Funke Osibodu, CEO of Benin Electricity Distribution Company recently said DisCos have seen supply disruption, rising cost due to exchange rate volatility and loss of revenue “Our costs have gone up but revenue has gone down, as our industrial and commercial customers have been hard hit leading to fall in demand.”
The IEA says demand reductions have lifted the share of renewables in electricity supply, as their output is largely unaffected by demand. Demand fell for all other sources of electricity, including coal, gas and nuclear power.
“In our projection for 2020, global electricity demand would fall 5 percent, with 10 percent reductions in some regions. Low-carbon energy sources would far outstrip coal-fired generation globally, extending the lead established in 2019,” the agency said.
However, faster economic recovery would cut the impact on electricity demand by half, leading to smaller year-on-year falls for coal, gas and nuclear power. But longer lockdowns, slower economic recovery, and wide diffusion of Covid‑19 in developing countries could cut demand even further, says the IEA.
Global electricity demand decreased by 2.5% in Q1 2020, though lockdown measures were in place for less than a month in most countries. Electricity demand fell by 2.5 percent to 4.5 percent in Europe, Japan, Korea and the United States in Q1 2020 relative to Q1 2019, not only because of Covid‑19 but also because weather in January and February was milder than in 2019.

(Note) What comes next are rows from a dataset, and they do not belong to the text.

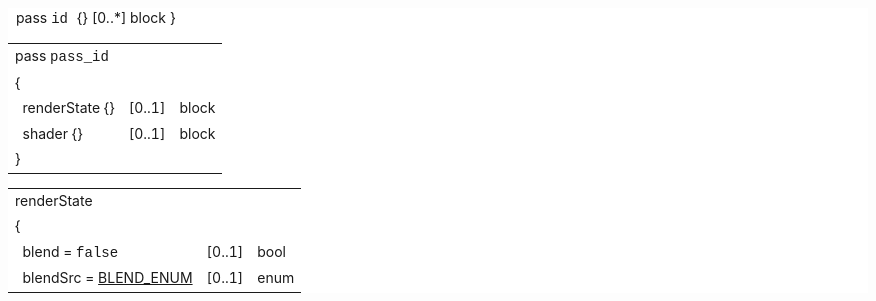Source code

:  </tr>
 <tr>
  <td>  pass <span class=Non-literal><span style='font-family:"Courier New"'>id </span></span>{}</td>
  <td>[0..*]</td>
  <td>block</td>
 </tr>
 <tr>
  <td>}</td>
  <td>&nbsp;</td>
  <td>&nbsp;</td>
 </tr>
</table>


<table>
 <tr>
  <td><a name=pass>pass </a><span class=Non-literal><span style='font-family:"Courier New"'>pass_id</span></span></td>
  <td>&nbsp;</td>
  <td>&nbsp;</td>
 </tr>
 <tr>
  <td>{</td>
  <td>&nbsp;</td>
  <td>&nbsp;</td>
 </tr>
 <tr>
  <td>  renderState {}</td>
  <td>[0..1]</td>
  <td>block</td>
 </tr>
 <tr>
  <td>  shader {}</td>
  <td>[0..1]</td>
  <td>block</td>
 </tr>
 <tr>
  <td>}</td>
  <td>&nbsp;</td>
  <td>&nbsp;</td>
 </tr>
</table>


<table>
 <tr>
  <td><a name=renderState>renderState</a></td>
  <td>&nbsp;</td>
  <td>&nbsp;</td>
 </tr>
 <tr>
  <td>{</td>
  <td>&nbsp;</td>
  <td>&nbsp;</td>
 </tr>
 <tr>
  <td>  blend = <span class=Non-literal><span style='font-family: "Courier New"'>false</span></span></td>
  <td>[0..1]</td>
  <td>bool</td>
 </tr>
 <tr>
  <td>  blendSrc = <a href="#BLEND_ENUM">BLEND_ENUM</a></td>
  <td>[0..1]</td>
  <td>enum</td>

After correcting for weather effects, full lockdowns have reduced daily electricity demand by at least 15 percent in France, India, Italy, Spain, the United Kingdom and the US northwest.
The largest impacts have been felt in economies that implemented strict measures and those where services make up a larger part of the economy. Both of these criteria apply to Italy, where electricity demand fell by over 25 percent. Periods of partial lockdown measures had lesser impacts on electricity demand, up to 10 percent at most, during initial containment phases in Europe and the United States and ongoing measures in Japan.